The Columbia Board of Zoning Appeals on Tuesday unanimously approved a special zoning exemption for the 14,000-square-foot facility called Venue 419. The space is a warehouse attached to the Colonial Printing Co. on Huger Street. The business would remain at the front of the building, said owner Jim Faulkenberry, who is planning the venue with two partners.
The facility would host events such wedding receptions, religious services, political gatherings, concerts and game day baseball events. The building might even have a rooftop patio overlooking Carolina Stadium, where the University of South Carolina’s two-time national championship baseball team plays.
“We wanted to capitalize on what was going on at the baseball stadium across the street,” Faulkenberry said.
The new venue would be located between 701 Whaley arts and events venue in Olympia and Senate’s End on Huger Street – both of which have become popular meeting spaces in recent years. It follows an announcement that USC and the Columbia Metropolitan Convention Center will partner on a new $30 million, 60,000-square-foot alumni center to open at nearby Sumter and Lincoln streets next year and an announcement last year that a group of businessmen hope to turn the old Curtiss-Wright hangar in the Rosewood area into a restaurant and events venue.
Faulkenberry and partner Oakley Dickson, a Lexington student pastor and aspiring Christian music promoter, said the new facility near the baseball stadium wouldn’t be a nightclub with a permanent bar, but rather a venue that would be rented by planners and promoters who would hire their own caterers and bartending services.
“We plan to have Christian and well as secular bands and are kind of downplaying the alcohol part,” Faulkenberry said. “The Christian side of it is what attracted me to it, but we understand that some (promoters) will need to sell alcohol.”
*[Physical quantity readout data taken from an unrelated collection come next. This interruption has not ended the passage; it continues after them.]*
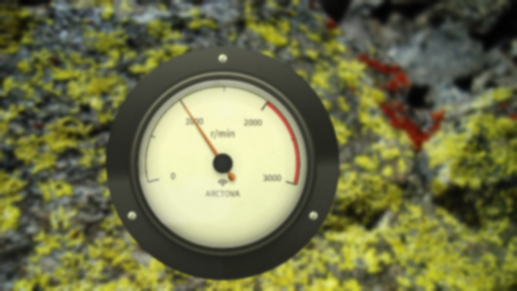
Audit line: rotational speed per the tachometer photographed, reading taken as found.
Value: 1000 rpm
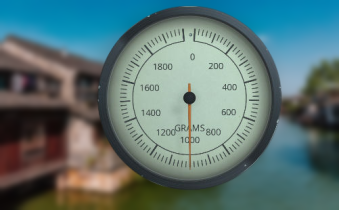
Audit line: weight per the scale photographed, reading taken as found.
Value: 1000 g
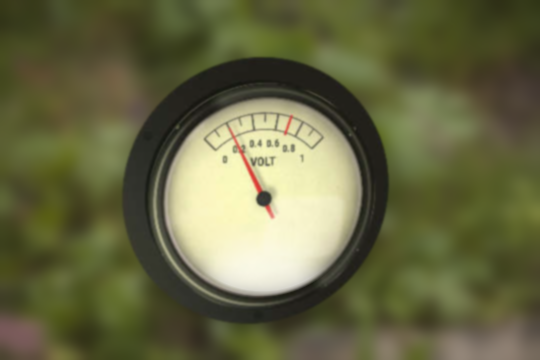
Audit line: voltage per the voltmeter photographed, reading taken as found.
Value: 0.2 V
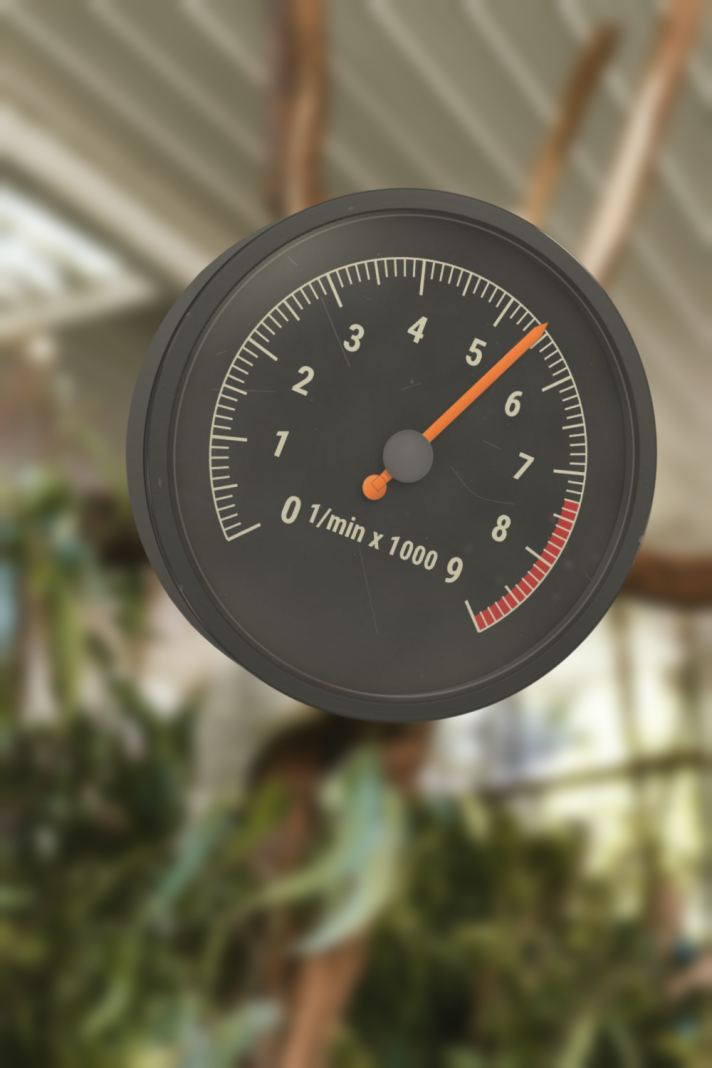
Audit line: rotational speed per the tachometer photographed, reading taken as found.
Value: 5400 rpm
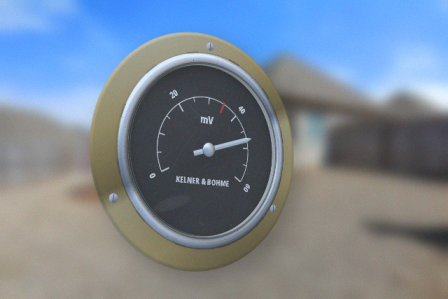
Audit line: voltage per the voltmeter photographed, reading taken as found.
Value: 47.5 mV
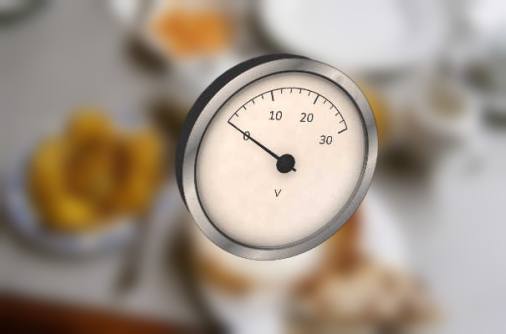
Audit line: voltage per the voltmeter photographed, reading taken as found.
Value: 0 V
Dickson said the venue could attract events and concerts that used to be booked into the now-closed Headliners music club in The Vista.
“Everything now is either too big or too small,” Dickson said.
Board member Calhoun McMeekin III said the facility would help transform the area, which presently is dominated by sheet metal buildings and surface parking lots.
“And it’s something that our music scene is lacking,” he said. “I see it as filling a void.”
Andrew Horne, event manager at Township Auditorium, agreed.
“I think Columbia needs a venue of that size,” said Horne, who was contacted by The State after the meeting. “Charleston has the Music Farm. And there’s The Fillmore in Charlotte. All of the up and coming bands like Fun., Drop Kick Murphys and STS9 would be interested in a venue of that size.”
The facility would also be used for Carolina baseball game day gatherings, Faulkenberry said — events that it hosted unofficially last season.
Fred Delk, executive director of the Columbia Development Corp., which encourages and guides development in the Vista, said he was not aware of the project, “but it sounds like a great thing. It could bring additional activity to an area that has been slow to develop.”
The project needed a special exception from the Board of Zoning Appeals because the area’s MX zoning, tied to USC Innovista Design Guidelines, doesn’t have a provision for a venue that falls between a banquet facility and a concert venue with permanent alcohol sales.
Members expressed concerns that the venue would adversely impact neighboring businesses during business hours. But it was granted the exception after the applicants said they would make arrangements with their neighboring businesses and USC for dedicated parking.
Faulkenberry said the metal warehouse building would be veneered in brick. The exterior changes would have to be approved by the city’s Design Development Review Commission and structural changes by city staff.
“We want to do something that will complement the baseball stadium,” he said.